Thursday, July 30, 2020

Armenian-Azerbaijani War Comes to Streets of Russian Cities


Paul Goble

            Staunton, July 28 – The new fighting between Armenia and Azerbaijan presents Moscow not only with a foreign policy challenge – see jamestown.org/program/moscow-has-compelling-new-reasons-for-neutrality-in-armenian-azerbaijani-conflict/ -- but also with a domestic one because ethnic Armenians and Azerbaijanis are now clashing on the streets of Russian cities. 

            The two problems are coming together both because the initial clashes in Moscow and St. Petersburg are seen by the FSB as extending to other Russian cities which have both communities (rusplt.ru/society/fsb-boitsya-armyanoazerbaidzhanskogo-konflikta-5f201.html) and because both Baku and Yerevan see Moscow’s domestic response as signaling its position.

            Armenian officials from Prime Minister Nikol Pashinyan down have suggested that Moscow could prevent these clashes if it wanted to, implicitly suggesting that some in the Russian capital don’t want to (rbc.ru/politics/25/07/2020/5f1c17059a7947dd733982e9) while Baku has issued a call for Azerbaijanis to obey the law (svpressa.ru/society/article/271752/).

            Ruissian police have come down hard on both sides in Moscow, arresting 15 of those involved in what the authorities have sought to portray as the work of provocateurs or the result of ordinary problems rather than ethnic ones (rusplt.ru/society/fsb-boitsya-armyanoazerbaidzhanskogo-konflikta-5f201.html and echo.msk.ru/news/2683525-echo.html).

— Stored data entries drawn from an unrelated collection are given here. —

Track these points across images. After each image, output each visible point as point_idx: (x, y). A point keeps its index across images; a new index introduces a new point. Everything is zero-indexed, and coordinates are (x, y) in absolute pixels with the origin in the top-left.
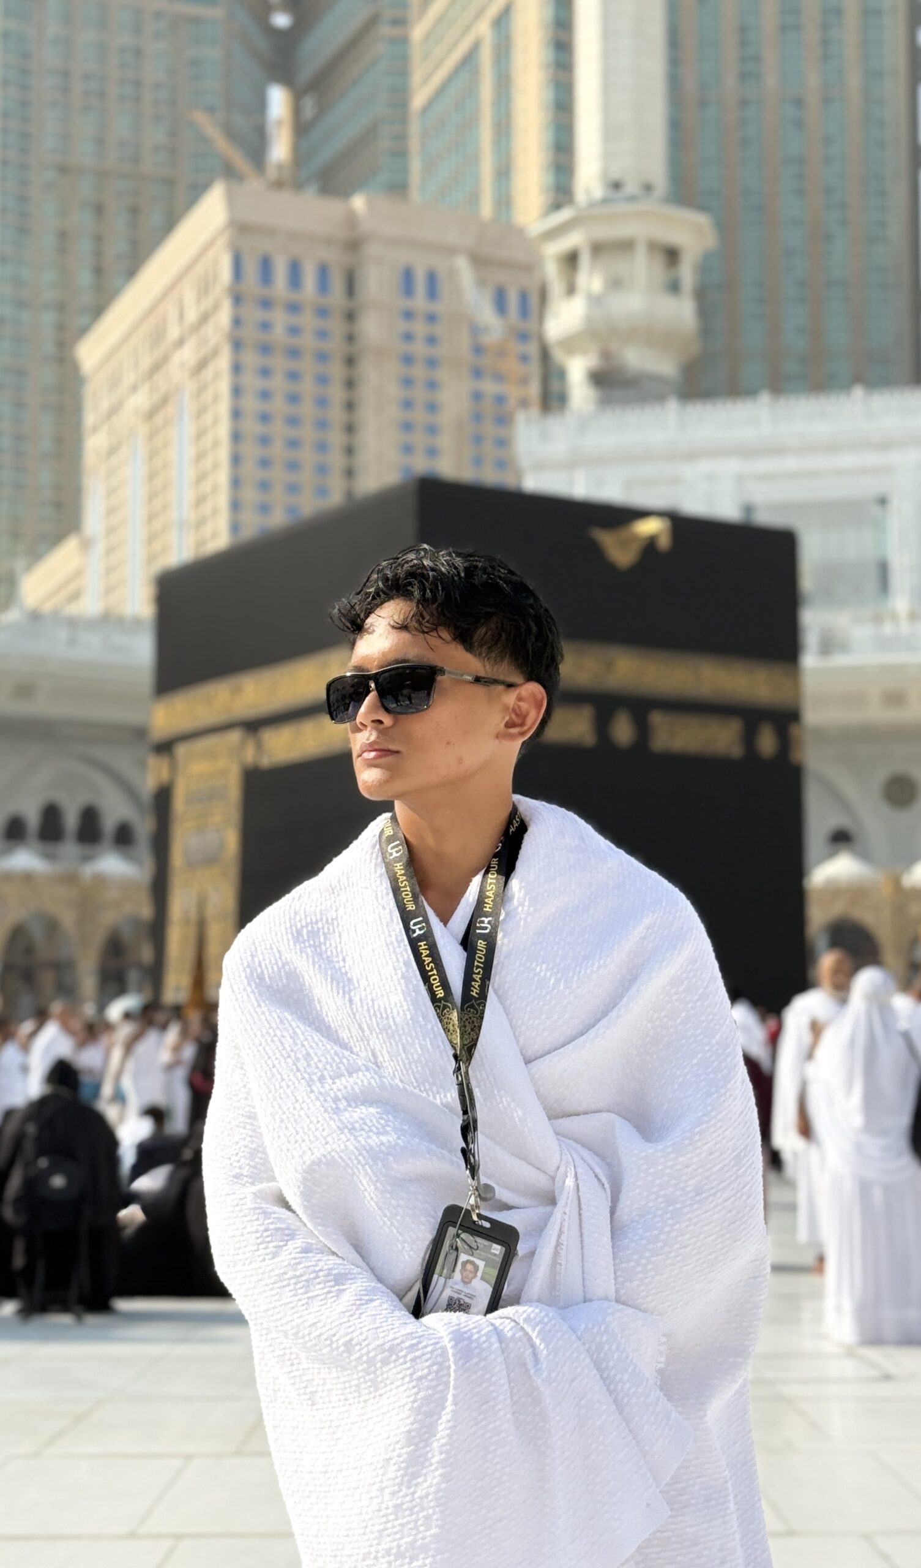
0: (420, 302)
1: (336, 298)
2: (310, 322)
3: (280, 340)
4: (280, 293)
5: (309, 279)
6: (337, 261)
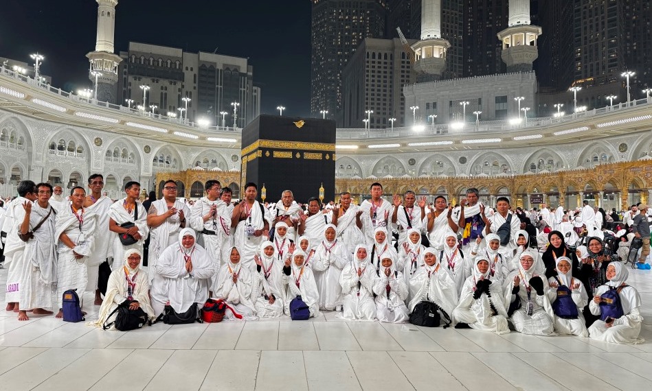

            But the fights have now spread to St. Petersburg and threaten other cities as well (interfax-russia.ru/northwest/news/armyane-i-azerbaydzhancy-peterburga-osuzhdayut-razzhiganie-vrazhdy-sereznyh-konfliktov-net-smolnyy). Experts say more clashes are likely, noting that they are comparably easy to stop but very hard to prevent (kavkaz-uzel.eu/articles/352464/ and pravda.ru/world/1516501-armenia_azerbaidjan/).

            In the hopes of preventing a further spillover of the conflict in the Caucasus, Russia’s FSB has introduced special control in two Urals regions, Kurgan Oblast and Perm Kray, where the two diasporas have clashed in the past. Sources in regional governments say that the authorities are also on alert in Khanty-Mansiisk (ura.news/news/1052442500).

            As the conflict in the southern Caucasus intensifies, fights between representatives of the two large diasporas in Russia – there are more than a million of each of these two ethnic communities there – present the Kremlin with a serious challenge: maintaining or restoring the peace without appearing to favor one side or the other.